### Extrait source
----------------
Le moral économique s’est d’ailleurs dégradé en mars. L’indice mensuel du sentiment économique des vingt pays partageant l’euro s’est établi à 95,2, en deçà des 97,0 attendus par les analystes. En février, cet indice s'élevait encore à 96,3. Quant à la confiance des consommateurs, elle reste inchangée à -14,5.

  • Une inflation maitrisée 

Une lueur d’espoir émane toutefois du marché de l’emploi. Le taux de chômage dans la zone euro s’est replié à 6,1 % en février, contre 6,2 % en janvier 2025, alors qu’il était attendue stable. Par rapport à février 2024, où il s’élevait à 6,5 %, la tendance à la baisse se confirme. Le PMI manufacturier affiche également une surprise positive, remontant de 47,6 à 48,7, tandis que le secteur des services déçoit avec un indice de 50,4.

L’inflation, mesurée par l’indice des prix à la consommation harmonisé (IPCH), a progressé de 2,2 % sur un an en mars, conformément aux attentes, contre 2,3 % en février. En excluant les éléments les plus volatils que sont l’alimentation non transformée et l'énergie, l’inflation sous-jacente s’est établie à 2,4 %, en deçà des 2,5 % anticipés, contre 2,6 % le mois précédent.

Malgré quelques signaux encourageants, l'économie européenne demeure sous tension, ballottée entre incertitudes et espoirs mesurés. La vigilance reste donc de mise pour les mois à venir.
----------------
### Données sources
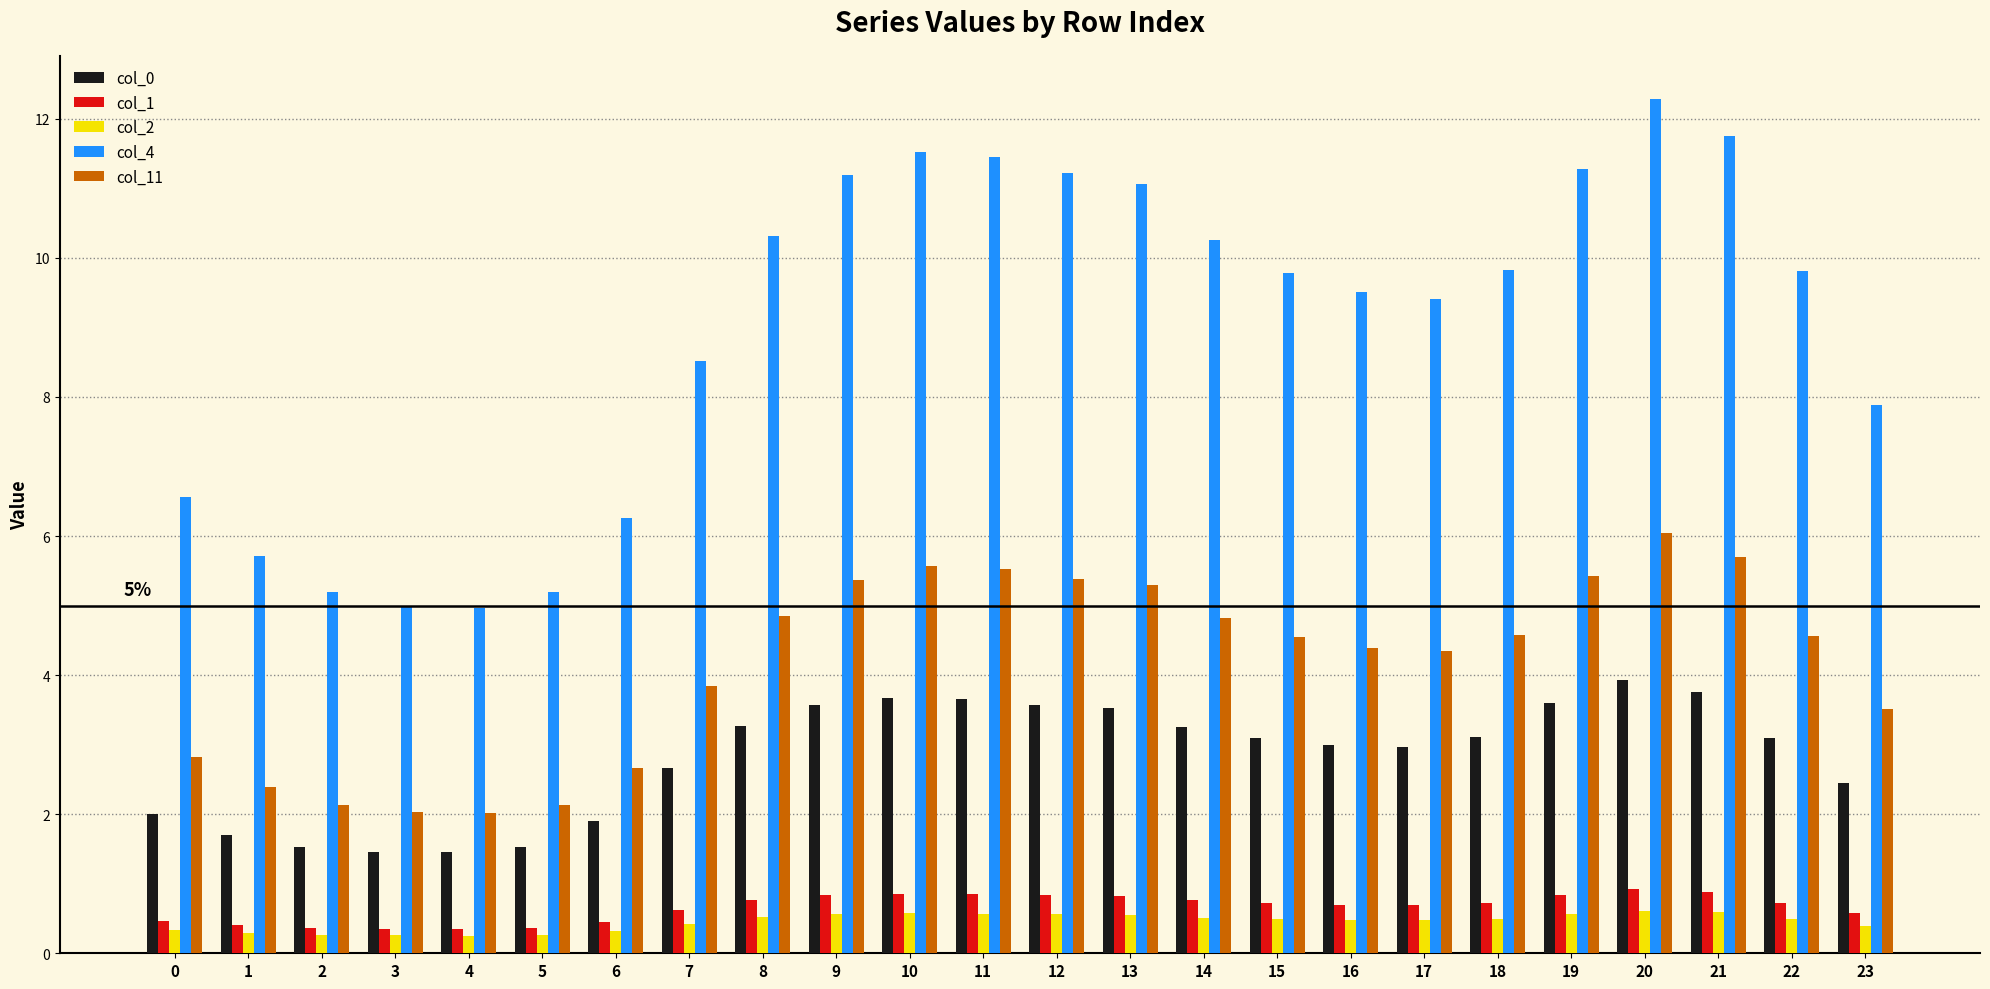

What is the difference between the second highest and second lowest values in the col_1 series?

0.5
----------------
Pour chacune des affirmations ci-dessous, indiquez par oui ou par non si elle concorde avec l’extrait sur l’économie de la zone euro, puis citez les mots de l’extrait qui le montrent. (a) Le taux de chômage de la zone euro a baissé en février par rapport à janvier 2025. (b) En mars, l’indice du sentiment économique a dépassé les attentes des analystes. (c) En mars, l’inflation sous-jacente a atteint 2,5 %.

(a) Oui : « Le taux de chômage dans la zone euro s’est replié à 6,1 % en février, contre 6,2 % en janvier 2025 ».
(b) Non : « s’est établi à 95,2, en deçà des 97,0 attendus par les analystes ».
(c) Non : « l’inflation sous-jacente s’est établie à 2,4 %, en deçà des 2,5 % anticipés ».